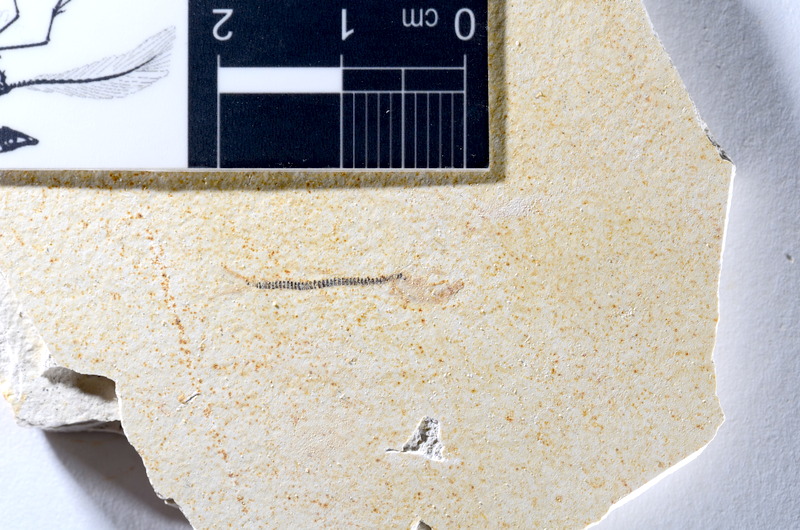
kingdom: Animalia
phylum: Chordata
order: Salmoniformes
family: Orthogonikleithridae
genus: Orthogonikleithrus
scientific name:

################

**Set task:**
Copy every line of the rows above exactly as it appears. Leave out the pictures.

**Solution to this problem:**
kingdom: Animalia
phylum: Chordata
order: Salmoniformes
family: Orthogonikleithridae
genus: Orthogonikleithrus
scientific name:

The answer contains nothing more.